Silexion Therapeutics Reports Breakthroughs From SIL-204 Preclinical Studies
Silexion Therapeutics (NASDAQ: SLXN) has reported significant breakthroughs in preclinical studies for its second-generation siRNA candidate, SIL-204. The latest findings show that the SIL-204-microparticle formulation can inhibit growth and induce necrosis in human pancreatic cell lines with the KRAS G12D mutation, which represents the largest segment of pancreatic cancer subtypes.
Key findings include substantial tumor reduction in mouse xenograft studies with a single administration of SIL-204 encapsulated in an extended-release formulation, and a superior extended-release profile resulting from the transition to PLGA microparticles. Silexion plans to initiate toxicology studies soon and aims to advance SIL-204 into Phase 2/3 clinical trials in the first half of 2026, focusing on locally advanced pancreatic cancer (LAPC).
Silexion Therapeutics (NASDAQ: SLXN) ha riportato significativi progressi negli studi preclinici per il suo candidato siRNA di seconda generazione, SIL-204. Gli ultimi risultati mostrano che la formulazione di microparticelle SIL-204 può inibire la crescita e indurre necrosi in linee cellulari pancreatiche umane con la mutazione KRAS G12D, che rappresenta il segmento più ampio dei sottotipi di cancro pancreatico.

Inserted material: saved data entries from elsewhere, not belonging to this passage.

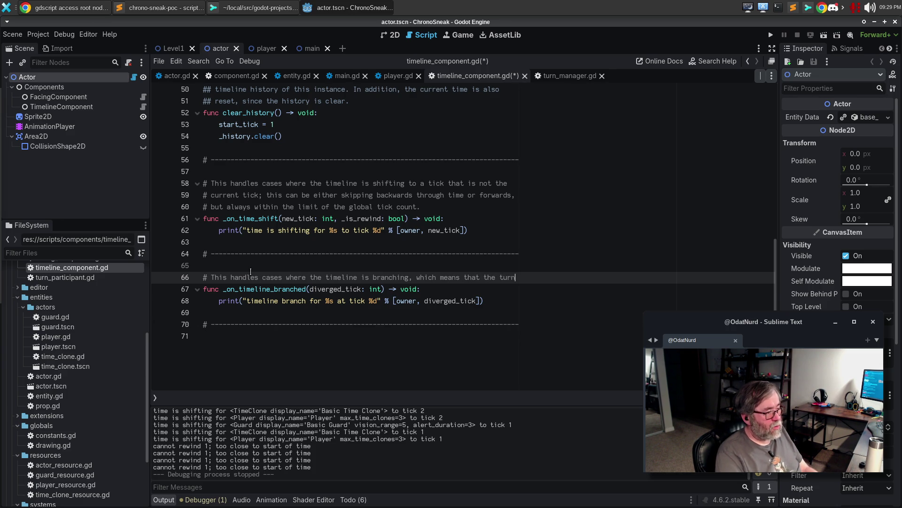
{"action": "key", "text": "Return"}
{"action": "type", "text": "# manager"}
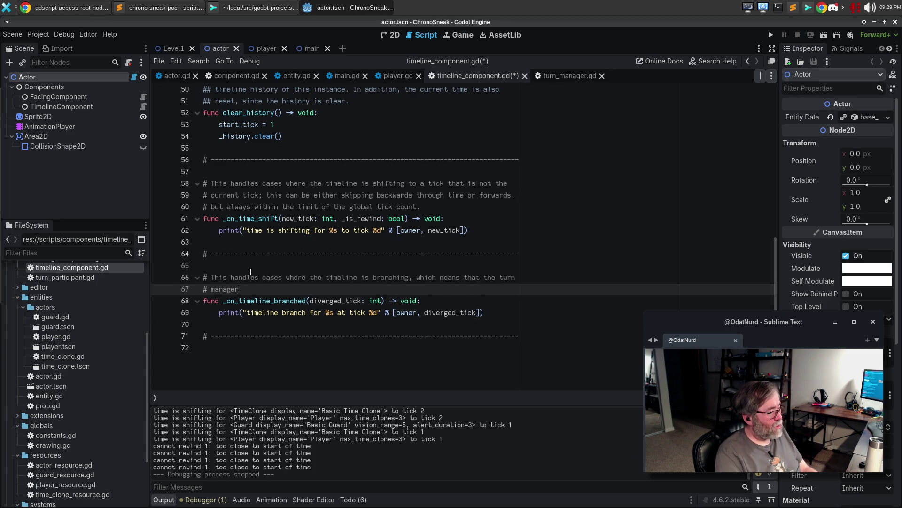
{"action": "key", "text": "BackSpace"}
{"action": "key", "text": "BackSpace"}
{"action": "key", "text": "BackSpace"}
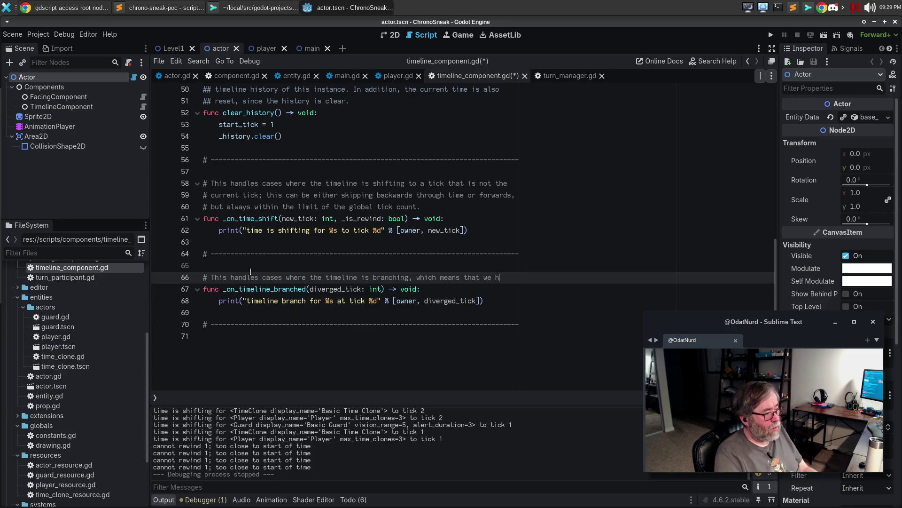
{"action": "type", "text": "ave"}
Finish the branching comment, ending 'all of our future is now gone', and save timeline_component.gd.
{"action": "key", "text": "Return"}
{"action": "type", "text": "#"}
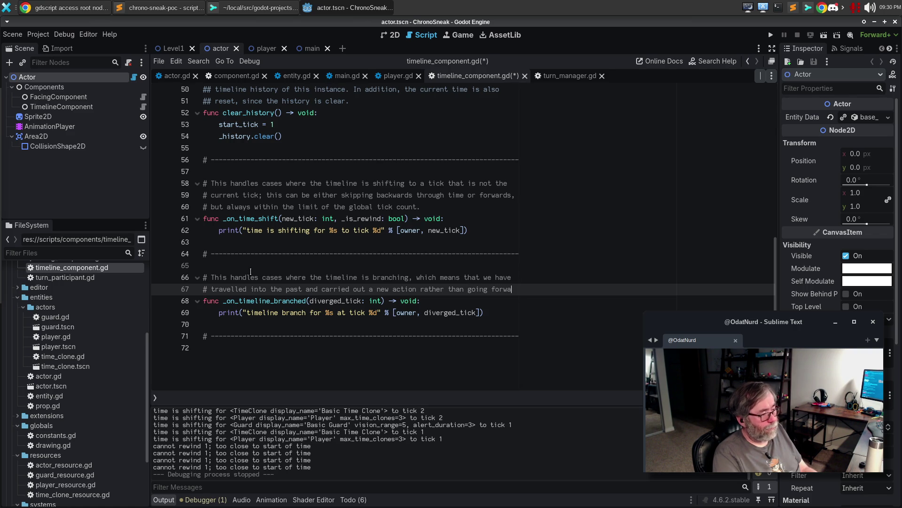
{"action": "key", "text": "Return"}
{"action": "type", "text": "# in time, and thus the timeline is going to diverge here; all of our future is"}
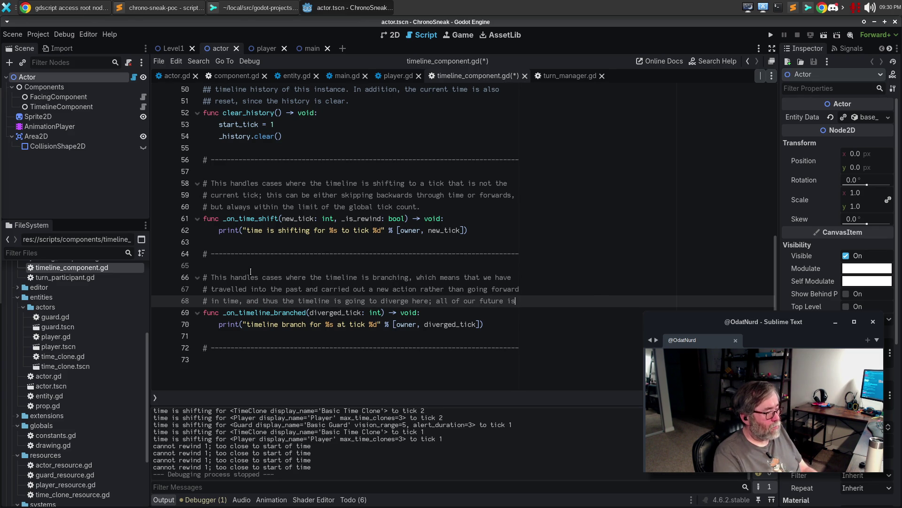
{"action": "key", "text": "Return"}
{"action": "type", "text": "# now gone."}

I risultati chiave includono una riduzione tumorale sostanziale negli studi con xenotrapianti su topi con una singola somministrazione di SIL-204 incapsulato in una formulazione a rilascio prolungato, e un profilo di rilascio prolungato superiore risultante dalla transizione a microparticelle di PLGA. Silexion prevede di avviare presto studi tossicologici e mira a far avanzare SIL-204 verso prove cliniche di Fase 2/3 nella prima metà del 2026, concentrandosi sul cancro pancreatico localmente avanzato (LAPC).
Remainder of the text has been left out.